Wien 1934. Die überzeugte Kommunsitin und Schutzbündlerin schickt ihre beiden Söhne ins „Ferienlager“, um sie vor der Verfolgung durch die Nazis zu retten. Slavko der Ältere wird in einem Lager verhungern. Karli, der Jüngere, erlebt zunächst eine gute Zeit in Moskau, wo diese Schutzbundkinder richtig verwöhnt werden. Doch nachdem Hitler den Pakt mit Stalin gebrochen hat, ist es aus mit der heiteren Kindheit. Jugendgefängnis, Straflager folgen. Nach 20 qualvollen Jahren ist Karl frei, heiratet eine Russin und hat mit ihr 2 Kinder. Eines davon ist die Autorin, die später den Lebensweg ihres Vaters penibel recherchieren, Akten und Briefe aufstöbern und sie teilweise in Originalform in den Roman einsetzen wird.
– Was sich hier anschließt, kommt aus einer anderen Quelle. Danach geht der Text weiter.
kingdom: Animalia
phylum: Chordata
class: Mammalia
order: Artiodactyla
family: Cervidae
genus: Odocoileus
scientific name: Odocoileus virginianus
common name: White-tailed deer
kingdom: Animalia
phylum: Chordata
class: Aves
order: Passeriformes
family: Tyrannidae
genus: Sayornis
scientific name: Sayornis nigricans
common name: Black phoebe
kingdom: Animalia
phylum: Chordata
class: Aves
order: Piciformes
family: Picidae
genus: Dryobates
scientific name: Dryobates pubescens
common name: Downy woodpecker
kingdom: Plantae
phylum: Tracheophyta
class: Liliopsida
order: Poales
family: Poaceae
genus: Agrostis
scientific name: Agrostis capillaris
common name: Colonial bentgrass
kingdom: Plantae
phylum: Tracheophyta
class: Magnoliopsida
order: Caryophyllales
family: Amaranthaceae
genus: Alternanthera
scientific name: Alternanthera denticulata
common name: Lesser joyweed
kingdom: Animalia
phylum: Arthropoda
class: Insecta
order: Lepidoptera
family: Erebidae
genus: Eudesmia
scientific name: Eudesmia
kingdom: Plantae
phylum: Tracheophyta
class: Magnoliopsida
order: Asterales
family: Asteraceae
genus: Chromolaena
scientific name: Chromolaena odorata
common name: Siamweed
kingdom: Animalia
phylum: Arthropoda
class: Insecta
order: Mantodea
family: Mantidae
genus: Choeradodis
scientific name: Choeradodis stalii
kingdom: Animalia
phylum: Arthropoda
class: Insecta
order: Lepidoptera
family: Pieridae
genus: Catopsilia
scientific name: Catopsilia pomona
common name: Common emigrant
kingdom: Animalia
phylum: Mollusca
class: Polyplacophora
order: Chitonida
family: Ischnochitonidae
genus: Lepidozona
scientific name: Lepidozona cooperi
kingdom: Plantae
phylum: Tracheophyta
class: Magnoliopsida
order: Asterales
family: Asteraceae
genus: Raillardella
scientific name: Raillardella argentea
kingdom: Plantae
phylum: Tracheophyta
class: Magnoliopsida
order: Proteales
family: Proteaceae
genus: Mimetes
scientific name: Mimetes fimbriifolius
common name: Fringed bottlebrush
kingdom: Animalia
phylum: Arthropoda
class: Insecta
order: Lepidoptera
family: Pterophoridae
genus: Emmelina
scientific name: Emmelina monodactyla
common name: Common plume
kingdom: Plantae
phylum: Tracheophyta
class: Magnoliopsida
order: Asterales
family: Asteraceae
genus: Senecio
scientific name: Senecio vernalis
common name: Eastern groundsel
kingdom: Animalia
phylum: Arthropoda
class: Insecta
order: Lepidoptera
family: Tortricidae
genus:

Apropos „Roman“: manchmal wirkt er wie eine Dokumentation, ein Skript für eine Doku im Fernsehen, dann wieder schaltet die Autorin auf eine quasi auktoriale Erzählhaltung um. In diesen Teilen bemüht sie sich um eine bewusst karge Sprache, für Poesie ist da kein Platz. Rasche Schnitte von einer ERzählform zur anderen, vom Brief zu Aktenauszügen und kurzen Hinweisen auf den Geschichtshintergrund erinnern immer wieder an eine Voralge für eine Doku. Selten schreibt die Autorin über die innersten Gefühle der Personen. Da heißt es nur: Nina (Mutter der Autorin und erste Ehefrau ihres Vaters) hat Heimweh nach Russland. Arnautovic meidet ganz bewusst eine zu starke Gefühlsebene. Auch wohl deshalb, um klar zu machen, dass in diesen Zeiten es eher ums Überleben als ums Erleben von „schönen Gefühlen“ ging. Und auch, um sich klar darüber zu werden, was ihren Vater zu dem harten, ehergefühlskalten Mann gemacht hat.
Cui bono?
Es hat den Anschein, als sei es derAutorin nicht leicht gefallen zu sein, über ihren Vater offen zu berichten, denn er ist nach seiner Rückkehr aus Russland keineswegs ein sympathischer Mann, betrügt seine Frau, die er zuerst zwingt, mit ihm nach Wien zu ziehen, ihr aber bald die Kinder nimmt und von langer Hand die Scheidung plant, weil er mit einer anderen liiert ist. Dieses spürbare Zögern, über diesen Vater offen und ehrlich zu schreiben, ehrt Ljuba Arnautovic. Denn andere Autoren und vor allem Autorinnen scheuen und scheuten sich nicht, über ihre Familie blank und frei, für den Leser schon peinlich genau zu berichten. Das Familienschicksal in die Öffentlichkeit zu bringen ist Mode geworden. Ljuba Arnautovic weiß ganz offensichtlich um diese Problematik und wählt deshalb die herbe Form der Mischung aus Erzählung und Dokumentation. Fragt sich nur: Ist eine Familiengeschichte auch „Literatur“? Und man fragt sich: Cui bono entstand dieses Buch? Am ehensten wohl für die Autorin selbst, sie will sich ein Bild von diesem durch den Gulag hart gewordenen Mann machen. Die Detailinformationen über das Schicksal von Schutzbundkindern in Russland ist für jeden Leser interessant und informativ. Denn darüber wird ja in keinen Geschichtsbüchern berichtet. Es ist auch interessant zu erfahren, wie sich das Geschichtsbild, die Haltung zum Kommunismus all dieser Familienmitglieder und Freunde in und nach dem Krieg veränderte oder auch gleich blieb.